We need to select a transformation type in this step. Even can select not to make any transformation in the next step, but at this step, we need to either changing of schema or find matching records (for deduplication) as one of the transform types. Select Change schema and click Next.
Now we need to select the destination metadata table that points to our AWS RDS SQL Server table. Select the relevant table as shown below and click Next.
In this step, we can make the required changes to the mapping and schema if required. As we do not need to make any changes to the mapping, we can click on the Save job and edit script button.
This would take us to the python script generated by this job for the ETL as per the specifications that we provided for the job. Now that our job is ready, we can click on the Run Job button to execute the ETL job.
A prompt is shown before executing the job, where we can change runtime parameters if required. We do not need to change any parameters in our case, so click on the Run job button. This would start the execution of our ETL job.
Once the job execution starts, you can select the job and it would show us the status of the job in the bottom pane as shown below. It can take a few minutes to start the job, as it warms up the spark environment in the background to execute the job. Once the job execution is complete, it would provide the details of the job execution in the bottom pane as shown below.
Now that the job has completed execution, if the job worked as expected, all the ten records that we have in our CSV file that is hosted on AWS S3, the same records should have got loaded into AWS RDS SQL Server table that we created earlier. Navigate to a query editor and query the SQL Server table. You should be able to see all those records in the table as shown below.

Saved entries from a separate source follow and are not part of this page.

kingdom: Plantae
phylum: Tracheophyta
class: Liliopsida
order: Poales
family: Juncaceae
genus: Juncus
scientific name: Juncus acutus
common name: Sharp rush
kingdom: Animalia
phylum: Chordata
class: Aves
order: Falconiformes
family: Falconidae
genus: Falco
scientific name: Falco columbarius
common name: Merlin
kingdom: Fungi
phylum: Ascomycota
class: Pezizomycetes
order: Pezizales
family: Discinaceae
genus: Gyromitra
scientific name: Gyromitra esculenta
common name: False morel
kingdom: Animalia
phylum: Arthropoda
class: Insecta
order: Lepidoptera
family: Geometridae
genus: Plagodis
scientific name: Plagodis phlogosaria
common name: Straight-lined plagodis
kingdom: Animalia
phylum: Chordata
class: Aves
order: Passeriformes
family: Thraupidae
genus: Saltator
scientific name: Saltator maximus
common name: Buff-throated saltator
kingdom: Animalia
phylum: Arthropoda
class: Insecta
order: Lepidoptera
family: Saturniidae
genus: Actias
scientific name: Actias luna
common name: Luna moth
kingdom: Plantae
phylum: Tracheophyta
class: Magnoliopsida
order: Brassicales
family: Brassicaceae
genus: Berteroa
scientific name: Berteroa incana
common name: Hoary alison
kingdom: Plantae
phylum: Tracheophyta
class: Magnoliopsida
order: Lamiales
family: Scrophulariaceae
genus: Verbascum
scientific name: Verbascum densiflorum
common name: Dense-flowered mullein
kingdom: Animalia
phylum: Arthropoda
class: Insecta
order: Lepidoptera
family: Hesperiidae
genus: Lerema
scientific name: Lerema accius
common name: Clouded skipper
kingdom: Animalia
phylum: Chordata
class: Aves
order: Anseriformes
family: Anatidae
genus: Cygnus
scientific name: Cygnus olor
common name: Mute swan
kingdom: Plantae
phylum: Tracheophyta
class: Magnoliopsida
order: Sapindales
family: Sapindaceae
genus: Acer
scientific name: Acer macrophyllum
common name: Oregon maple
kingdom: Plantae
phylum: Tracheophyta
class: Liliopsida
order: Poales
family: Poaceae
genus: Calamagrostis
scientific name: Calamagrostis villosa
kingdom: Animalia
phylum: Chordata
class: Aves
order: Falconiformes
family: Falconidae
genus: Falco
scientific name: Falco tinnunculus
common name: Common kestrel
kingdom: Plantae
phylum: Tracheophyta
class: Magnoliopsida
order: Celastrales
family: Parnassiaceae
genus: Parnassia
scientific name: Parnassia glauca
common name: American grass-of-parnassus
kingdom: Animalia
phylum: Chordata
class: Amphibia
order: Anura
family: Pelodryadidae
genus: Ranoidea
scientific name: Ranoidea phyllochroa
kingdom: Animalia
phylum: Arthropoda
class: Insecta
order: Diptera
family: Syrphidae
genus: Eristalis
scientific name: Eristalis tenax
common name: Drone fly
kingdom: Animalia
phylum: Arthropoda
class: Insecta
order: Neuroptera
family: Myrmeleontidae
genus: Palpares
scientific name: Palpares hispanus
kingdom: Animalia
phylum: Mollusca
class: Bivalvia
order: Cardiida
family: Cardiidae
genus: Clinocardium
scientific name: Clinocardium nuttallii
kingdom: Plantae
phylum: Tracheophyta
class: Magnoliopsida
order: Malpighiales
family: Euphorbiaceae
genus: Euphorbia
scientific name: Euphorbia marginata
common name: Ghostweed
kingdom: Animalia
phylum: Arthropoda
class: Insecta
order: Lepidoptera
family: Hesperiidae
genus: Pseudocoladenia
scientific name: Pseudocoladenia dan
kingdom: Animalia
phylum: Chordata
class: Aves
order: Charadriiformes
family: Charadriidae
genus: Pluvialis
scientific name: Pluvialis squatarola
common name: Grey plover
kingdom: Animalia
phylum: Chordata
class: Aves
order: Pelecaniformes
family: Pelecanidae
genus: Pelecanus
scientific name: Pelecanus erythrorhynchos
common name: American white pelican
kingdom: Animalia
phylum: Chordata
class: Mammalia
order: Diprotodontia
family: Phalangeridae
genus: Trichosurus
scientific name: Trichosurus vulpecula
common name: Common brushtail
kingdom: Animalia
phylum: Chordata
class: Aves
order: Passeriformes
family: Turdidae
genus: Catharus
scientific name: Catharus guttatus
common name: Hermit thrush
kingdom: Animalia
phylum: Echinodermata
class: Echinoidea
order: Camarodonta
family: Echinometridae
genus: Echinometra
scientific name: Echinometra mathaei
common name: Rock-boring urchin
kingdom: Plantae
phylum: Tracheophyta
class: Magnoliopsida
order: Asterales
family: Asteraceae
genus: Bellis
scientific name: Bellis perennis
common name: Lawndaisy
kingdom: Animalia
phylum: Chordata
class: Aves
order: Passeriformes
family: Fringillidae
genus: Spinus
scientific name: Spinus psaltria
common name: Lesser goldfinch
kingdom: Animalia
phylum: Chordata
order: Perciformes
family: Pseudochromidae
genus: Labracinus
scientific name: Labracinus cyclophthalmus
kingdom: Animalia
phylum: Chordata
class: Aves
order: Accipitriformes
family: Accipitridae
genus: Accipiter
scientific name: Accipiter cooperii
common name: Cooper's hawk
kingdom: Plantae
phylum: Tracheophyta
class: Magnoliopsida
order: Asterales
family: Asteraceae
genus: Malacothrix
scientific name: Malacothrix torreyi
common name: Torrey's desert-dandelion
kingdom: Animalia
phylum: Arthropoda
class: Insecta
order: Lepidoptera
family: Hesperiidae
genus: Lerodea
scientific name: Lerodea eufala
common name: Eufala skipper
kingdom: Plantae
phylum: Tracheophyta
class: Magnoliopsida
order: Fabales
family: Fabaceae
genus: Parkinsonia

In this way, we can use AWS Glue ETL jobs to load data into Amazon RDS SQL Server database tables.
In this article, we learned how to use AWS Glue ETL jobs to extract data from file-based data sources hosted in AWS S3, and transform as well as load the same data using AWS Glue ETL jobs into the AWS RDS SQL Server database. We also learned the details of configuring the ETL job as well as pre-requisites for the job like metadata tables in the AWS Glue metadata catalog.